En matière de décentralisation, le plus facile, le plus évident a été réalisé depuis 1982. Les élus attendaient donc du nouvel acte de la décentralisation promis par François Hollande qu'il rentre dans le dur. Raté ! «L'avant-projet de loi de décentralisation et de réforme de l'action publique» que Marylise Lebranchu, la ministre de la réforme de l'Etat, a (enfin!) validé, va faire énormément de déçus et très peu d'heureux, ces derniers se recrutant essentiellement parmi ceux qui voulaient que rien ne change. L'avant-projet va être discuté début janvier avec les associations d'élus et les syndicats et il faut espérer qu'ils arrivent à l'améliorer. C'est vital.

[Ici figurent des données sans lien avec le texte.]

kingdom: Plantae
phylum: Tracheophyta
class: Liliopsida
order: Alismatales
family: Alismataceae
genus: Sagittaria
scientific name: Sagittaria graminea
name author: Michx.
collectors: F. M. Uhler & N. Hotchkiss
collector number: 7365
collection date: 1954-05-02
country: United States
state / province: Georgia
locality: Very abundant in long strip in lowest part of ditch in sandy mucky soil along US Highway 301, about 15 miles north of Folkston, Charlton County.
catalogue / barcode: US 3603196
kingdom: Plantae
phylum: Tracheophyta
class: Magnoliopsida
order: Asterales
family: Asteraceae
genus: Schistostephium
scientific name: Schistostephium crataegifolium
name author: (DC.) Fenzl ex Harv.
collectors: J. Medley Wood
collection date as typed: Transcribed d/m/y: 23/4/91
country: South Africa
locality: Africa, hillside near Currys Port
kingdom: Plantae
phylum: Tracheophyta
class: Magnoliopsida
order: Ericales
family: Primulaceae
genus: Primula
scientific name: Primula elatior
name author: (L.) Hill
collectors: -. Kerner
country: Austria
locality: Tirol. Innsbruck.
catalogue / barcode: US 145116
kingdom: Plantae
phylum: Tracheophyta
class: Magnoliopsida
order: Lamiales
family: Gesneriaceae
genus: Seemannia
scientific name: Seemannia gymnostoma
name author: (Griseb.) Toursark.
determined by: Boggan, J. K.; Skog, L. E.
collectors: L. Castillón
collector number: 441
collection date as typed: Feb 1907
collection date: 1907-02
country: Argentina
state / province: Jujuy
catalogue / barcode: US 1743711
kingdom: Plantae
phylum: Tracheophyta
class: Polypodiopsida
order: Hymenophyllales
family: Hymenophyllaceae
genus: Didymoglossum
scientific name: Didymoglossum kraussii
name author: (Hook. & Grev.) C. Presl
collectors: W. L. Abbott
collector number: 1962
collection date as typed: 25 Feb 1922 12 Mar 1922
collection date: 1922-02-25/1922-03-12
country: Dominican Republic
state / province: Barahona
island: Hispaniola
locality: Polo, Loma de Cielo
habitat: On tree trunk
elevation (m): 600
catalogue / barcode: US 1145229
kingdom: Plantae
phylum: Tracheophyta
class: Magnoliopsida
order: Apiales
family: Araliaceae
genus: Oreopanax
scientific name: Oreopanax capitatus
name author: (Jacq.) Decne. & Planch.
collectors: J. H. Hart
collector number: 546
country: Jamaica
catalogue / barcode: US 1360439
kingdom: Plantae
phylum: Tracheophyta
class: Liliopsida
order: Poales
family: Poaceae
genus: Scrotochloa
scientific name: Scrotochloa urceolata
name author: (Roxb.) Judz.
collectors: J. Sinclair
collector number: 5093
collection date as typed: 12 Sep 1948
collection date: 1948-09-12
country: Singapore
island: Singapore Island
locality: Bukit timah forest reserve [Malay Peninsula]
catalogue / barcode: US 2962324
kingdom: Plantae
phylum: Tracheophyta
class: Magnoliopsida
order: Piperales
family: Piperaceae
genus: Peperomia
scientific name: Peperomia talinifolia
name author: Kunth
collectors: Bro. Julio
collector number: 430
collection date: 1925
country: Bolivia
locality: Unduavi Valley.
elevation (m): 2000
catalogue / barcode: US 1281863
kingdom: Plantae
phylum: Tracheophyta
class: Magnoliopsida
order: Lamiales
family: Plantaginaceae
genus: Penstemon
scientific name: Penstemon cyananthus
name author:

Le meilleur exemple en est le développement économique, sujet de toutes les polémiques depuis 6 mois. Actuellement, il s'agit d'une compétence des Régions. Les futures métropoles la veulent absolument. Marylise Lebranchu fait une réponse qui n'en est pas une. Lille, Lyon et Marseille pourront ainsi se constituer en « Eurométropoles » (Paris et l'Ile de France ne sont pas encore concernés par le texte). D'autres se constitueront éventuellement en métropoles : les communautés d'agglomérations de Bordeaux, Nantes, Toulouse, Nice, Strasbourg, Rouen, Grenoble ... Mais si les 3 Eurométropoles ont à priori de plein droit les aides aux entreprises (donc la plus grosse masse financière du développement économique) les métropoles ne seront pas des collectivités de plein exercice, comme les communes, les départements et les régions. Elles n'auront donc que les compétences qu'elles demandent aux «vraies» collectivités de leur transférer. En clair Michel Destot à Grenoble va devoir demander à Jean Jacques Queyranne, le président du conseil régional de Rhône-Alpes la possibilité de faire du développement économique. Cela risque d'être compliqué, lent, et un rien conflictuel.D'auant que certaines villes (Rennes, Metz...) semblent de facto exclus du schéma


Le grand retour du Plan Quinquennal !

Mais si Marylise Lebranchu n'a pas donné la compétence économique aux métropoles (le Conseil d'Etat le lui a vivement déconseillé), elle n'a pas non plus donné aux Régions la possibilité d'adopter un schéma régional de développement économique prescriptif. Elle reste sur le schéma d'antan : la Région peut adopter les schémas qu'elle veut sans que ses collectivités soient obligées de les respecter bien qu'elles les aient discutés! Ni les métropoles ni les régions ne sont satisfaites, c'est du perdant-perdant. Mais les deux pourront au moins faire front commun face à une innovation du texte : d'abord la loi de finances nationale qui fixera les modalités d'intervention des Régions en matière de développement économique et, surtout, pour le même développement économique, l'adoption, dès janvier 2014, d'un «schéma stratégique national pour une durée de 5 ans » définissant les priorités nationales en matière de compétitivité et d'attractivité des territoires. Les commentateurs mal intentionnés penseront « plus jacobin tu meurs », les plus tendres se contenteront de suggérer que ce n'est pas l'essence de la décentralisation. Quant aux nostalgiques, ils seront heureux de retrouver ce bon vieux « Gosplan ».


Ce n'est pas une décentralisation, à peine une déconcentration
Marylise Lebranchu risque donc d'avoir un peu de mal à convaincre. Entre la question de fond sur le rôle central de l'Etat (il est clair dans ce texte que les compétences sur l'économique et sur l'emploi restent et resteront à l'Etat) et quelques incongruités (pourquoi donc donner la compétence ordures ménagères aux Régions, comme si c'était le meilleur niveau pour ramasser les poubelles ?), son avant-projet montre à l'évidence que personne à gauche n'était d'accord sur la nature même du nouvel acte de la décentralisation et qu'elle a eu pour consigne de faire le plus light possible. Il y a quelques jours un très haut fonctionnaire (socialiste) du ministère de l'Intérieur a tenu à « rassurer » officieusement les préfets en les prévenant que « le nouvel acte ne serait ni de la décentralisation, ni même de la déconcentration, mais une modernisation de l'action publique ». L'avant projet le confirme.